═══ LISTED RECORDS

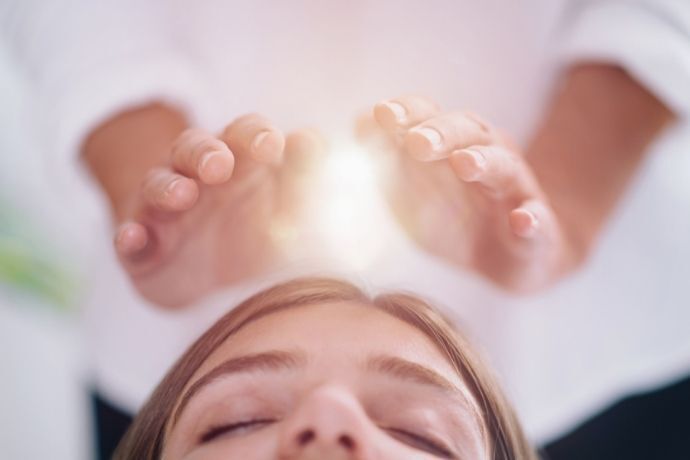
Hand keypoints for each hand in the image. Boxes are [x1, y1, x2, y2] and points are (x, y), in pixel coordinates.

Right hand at [113, 114, 322, 306]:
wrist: (207, 279)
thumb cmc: (253, 232)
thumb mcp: (286, 208)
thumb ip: (303, 176)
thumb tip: (313, 139)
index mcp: (238, 163)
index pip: (244, 134)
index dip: (255, 134)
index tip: (273, 145)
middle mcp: (197, 178)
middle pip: (194, 149)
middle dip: (205, 153)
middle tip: (220, 165)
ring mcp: (164, 212)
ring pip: (158, 185)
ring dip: (167, 187)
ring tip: (182, 195)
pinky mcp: (141, 248)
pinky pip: (129, 236)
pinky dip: (129, 236)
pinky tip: (133, 238)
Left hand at [364, 95, 579, 292]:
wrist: (510, 257)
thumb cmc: (455, 216)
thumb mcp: (413, 189)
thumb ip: (388, 157)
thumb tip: (359, 122)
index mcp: (453, 143)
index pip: (430, 116)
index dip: (408, 112)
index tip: (382, 114)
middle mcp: (487, 156)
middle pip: (467, 132)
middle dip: (441, 133)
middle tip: (417, 142)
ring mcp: (515, 190)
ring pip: (504, 167)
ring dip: (484, 162)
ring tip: (463, 164)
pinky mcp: (538, 228)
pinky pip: (537, 220)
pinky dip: (530, 219)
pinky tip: (522, 220)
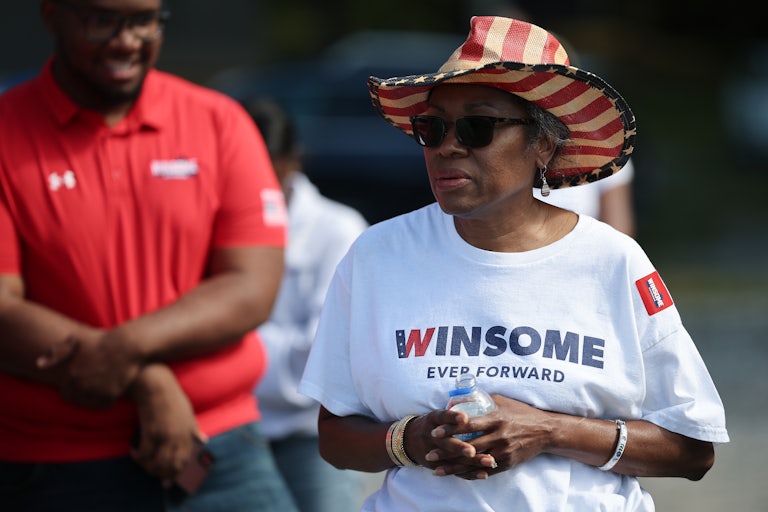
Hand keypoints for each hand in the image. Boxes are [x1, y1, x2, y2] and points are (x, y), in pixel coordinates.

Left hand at [37, 328, 141, 407]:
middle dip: (82, 396)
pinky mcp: (111, 395)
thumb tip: (39, 364)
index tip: (81, 383)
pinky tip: (110, 392)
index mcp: (71, 374)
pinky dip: (107, 401)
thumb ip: (57, 353)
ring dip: (93, 400)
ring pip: (90, 404)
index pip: (65, 393)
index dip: (72, 389)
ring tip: (101, 390)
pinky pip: (105, 405)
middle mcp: (81, 385)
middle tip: (93, 387)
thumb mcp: (77, 341)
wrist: (128, 345)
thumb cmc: (102, 340)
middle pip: (77, 401)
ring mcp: (96, 391)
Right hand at [130, 363, 202, 484]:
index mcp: (188, 433)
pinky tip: (134, 452)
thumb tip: (205, 440)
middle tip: (153, 474)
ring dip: (148, 468)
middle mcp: (178, 437)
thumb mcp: (189, 412)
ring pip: (156, 464)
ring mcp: (164, 435)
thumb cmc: (173, 397)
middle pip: (170, 466)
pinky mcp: (150, 431)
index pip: (184, 460)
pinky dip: (138, 457)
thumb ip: (195, 429)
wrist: (157, 385)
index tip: (168, 481)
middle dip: (161, 475)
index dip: (176, 473)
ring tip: (144, 464)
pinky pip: (143, 454)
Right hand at [403, 410, 497, 479]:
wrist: (408, 441)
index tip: (464, 417)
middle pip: (447, 443)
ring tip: (489, 461)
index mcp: (433, 419)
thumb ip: (453, 409)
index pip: (442, 417)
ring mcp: (434, 452)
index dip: (452, 417)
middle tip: (473, 450)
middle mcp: (432, 436)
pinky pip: (456, 471)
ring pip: (454, 459)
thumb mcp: (436, 414)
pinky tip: (484, 473)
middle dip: (461, 447)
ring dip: (472, 462)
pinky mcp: (440, 466)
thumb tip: (478, 398)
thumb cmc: (431, 424)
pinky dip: (470, 474)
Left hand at [414, 396, 551, 479]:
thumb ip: (482, 400)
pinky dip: (470, 474)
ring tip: (437, 470)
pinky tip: (457, 475)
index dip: (450, 429)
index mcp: (495, 419)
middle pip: (468, 447)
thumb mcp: (502, 401)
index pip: (468, 425)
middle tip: (429, 454)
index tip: (434, 432)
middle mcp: (498, 436)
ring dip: (454, 467)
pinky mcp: (507, 463)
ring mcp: (503, 452)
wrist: (545, 431)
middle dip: (446, 452)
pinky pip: (485, 471)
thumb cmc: (521, 412)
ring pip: (474, 462)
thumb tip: (462, 397)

══════

- [PROBLEM DETAILS]: Please output the line that contains "pinky mcp: (507, 463)" and every line after it in the entries above, exactly, and nothing more.

- [EXERCISE OUTPUT]:
pinky mcp: (507, 463)
ring mcp: (503, 452)
wrist: (545, 431)
middle dip: (446, 452)
pinky pip: (485, 471)
thumb cmc: (521, 412)
ring pip: (474, 462)
thumb tip: (462, 397)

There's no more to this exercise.